Although everyone present agreed on the need to reform marijuana laws there was some debate over what these changes should entail. Proposed solutions range from allowing states to legalize marijuana without federal interference, to simply removing marijuana from the CSA, to proactively incorporating social justice measures into upcoming marijuana legislation. The discussion over the pending STATES act perhaps best exemplifies this divide.

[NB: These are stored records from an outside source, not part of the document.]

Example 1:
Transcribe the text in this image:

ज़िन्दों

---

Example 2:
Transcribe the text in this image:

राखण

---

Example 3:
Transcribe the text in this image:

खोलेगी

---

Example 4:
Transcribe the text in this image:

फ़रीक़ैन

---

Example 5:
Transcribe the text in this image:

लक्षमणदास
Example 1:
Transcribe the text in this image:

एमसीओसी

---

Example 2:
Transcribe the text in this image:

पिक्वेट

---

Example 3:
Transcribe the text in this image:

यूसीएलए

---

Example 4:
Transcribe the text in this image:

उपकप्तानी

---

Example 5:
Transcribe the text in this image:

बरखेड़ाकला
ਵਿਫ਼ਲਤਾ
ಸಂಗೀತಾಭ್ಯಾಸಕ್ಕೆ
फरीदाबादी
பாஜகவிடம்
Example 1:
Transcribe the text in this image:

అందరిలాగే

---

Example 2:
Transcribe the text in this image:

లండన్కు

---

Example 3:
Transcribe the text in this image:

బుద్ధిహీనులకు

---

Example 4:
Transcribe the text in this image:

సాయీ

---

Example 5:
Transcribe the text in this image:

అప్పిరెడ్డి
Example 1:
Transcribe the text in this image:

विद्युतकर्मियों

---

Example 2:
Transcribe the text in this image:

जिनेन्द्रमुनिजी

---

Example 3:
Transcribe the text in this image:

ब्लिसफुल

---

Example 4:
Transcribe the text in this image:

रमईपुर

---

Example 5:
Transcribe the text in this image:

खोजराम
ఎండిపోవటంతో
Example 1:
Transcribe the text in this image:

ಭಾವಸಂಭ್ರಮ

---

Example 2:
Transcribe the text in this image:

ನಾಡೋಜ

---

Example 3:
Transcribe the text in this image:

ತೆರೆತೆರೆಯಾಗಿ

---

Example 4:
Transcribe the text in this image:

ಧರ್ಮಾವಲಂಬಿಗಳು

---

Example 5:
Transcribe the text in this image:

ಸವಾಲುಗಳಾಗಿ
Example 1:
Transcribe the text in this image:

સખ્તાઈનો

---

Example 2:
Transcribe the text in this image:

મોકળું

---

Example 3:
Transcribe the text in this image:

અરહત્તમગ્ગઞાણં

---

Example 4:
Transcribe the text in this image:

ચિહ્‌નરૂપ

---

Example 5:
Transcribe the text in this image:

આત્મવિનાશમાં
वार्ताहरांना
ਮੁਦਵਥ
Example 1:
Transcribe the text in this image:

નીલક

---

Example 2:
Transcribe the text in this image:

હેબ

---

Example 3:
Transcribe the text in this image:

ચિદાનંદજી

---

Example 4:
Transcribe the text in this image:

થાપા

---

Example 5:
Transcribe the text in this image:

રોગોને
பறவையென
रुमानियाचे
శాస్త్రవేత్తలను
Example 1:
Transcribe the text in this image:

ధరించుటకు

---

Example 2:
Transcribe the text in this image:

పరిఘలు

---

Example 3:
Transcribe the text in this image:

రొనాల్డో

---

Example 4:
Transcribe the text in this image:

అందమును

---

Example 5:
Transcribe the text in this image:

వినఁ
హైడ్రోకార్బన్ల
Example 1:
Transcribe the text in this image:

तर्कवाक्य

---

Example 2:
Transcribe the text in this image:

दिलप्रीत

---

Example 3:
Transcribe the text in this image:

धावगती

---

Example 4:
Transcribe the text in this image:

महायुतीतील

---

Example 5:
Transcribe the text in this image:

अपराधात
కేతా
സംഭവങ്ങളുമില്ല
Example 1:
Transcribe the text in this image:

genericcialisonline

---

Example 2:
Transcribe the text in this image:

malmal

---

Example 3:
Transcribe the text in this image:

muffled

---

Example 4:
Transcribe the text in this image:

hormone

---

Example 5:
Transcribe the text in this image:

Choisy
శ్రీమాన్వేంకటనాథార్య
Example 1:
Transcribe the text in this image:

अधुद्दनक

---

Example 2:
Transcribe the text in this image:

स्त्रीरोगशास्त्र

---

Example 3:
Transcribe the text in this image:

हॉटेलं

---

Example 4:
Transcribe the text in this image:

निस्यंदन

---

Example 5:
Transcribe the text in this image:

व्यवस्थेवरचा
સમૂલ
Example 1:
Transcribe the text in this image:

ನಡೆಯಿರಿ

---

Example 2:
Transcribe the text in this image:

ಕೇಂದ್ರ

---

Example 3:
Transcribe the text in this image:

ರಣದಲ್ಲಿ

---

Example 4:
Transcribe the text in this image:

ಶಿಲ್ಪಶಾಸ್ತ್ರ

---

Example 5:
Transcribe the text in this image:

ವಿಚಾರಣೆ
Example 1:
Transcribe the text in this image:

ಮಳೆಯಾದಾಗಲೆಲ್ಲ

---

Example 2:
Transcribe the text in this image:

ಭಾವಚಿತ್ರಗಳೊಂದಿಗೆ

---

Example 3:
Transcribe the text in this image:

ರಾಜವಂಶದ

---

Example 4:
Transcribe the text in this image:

The pending STATES Act would allow state’s (along with D.C., U.S. territories, and federally recognized tribes) to determine the best marijuana laws for themselves and seeks to ensure these laws are implemented in a safe, respectful manner with minimal impact on neighboring states. Proponents of the bill believe the legislation would eliminate federal enforcement concerns thus moving in a historically positive direction. Although a majority believe the bill signifies a step in the right direction, critics believe the bill is inadequate because it does not proactively address the racial or social concerns which were the focus of this hearing. The bill was recently referred to the Subcommittee on Crime, Terrorism, and Homeland Security on May 15, 2019 and awaits further action. Nonetheless, the conversation surrounding the STATES Act represents the challenges governments face in reforming marijuana laws despite the overwhelming desire to do so.
While both parties may have their differences on the best legislative practices for marijuana reform, the united consensus for federal reform represents a dramatic departure from previous practices. Ultimately, the shift in conversation towards “how” we should reform versus “should” we reform can be seen as a harbinger of significant progress on the horizon.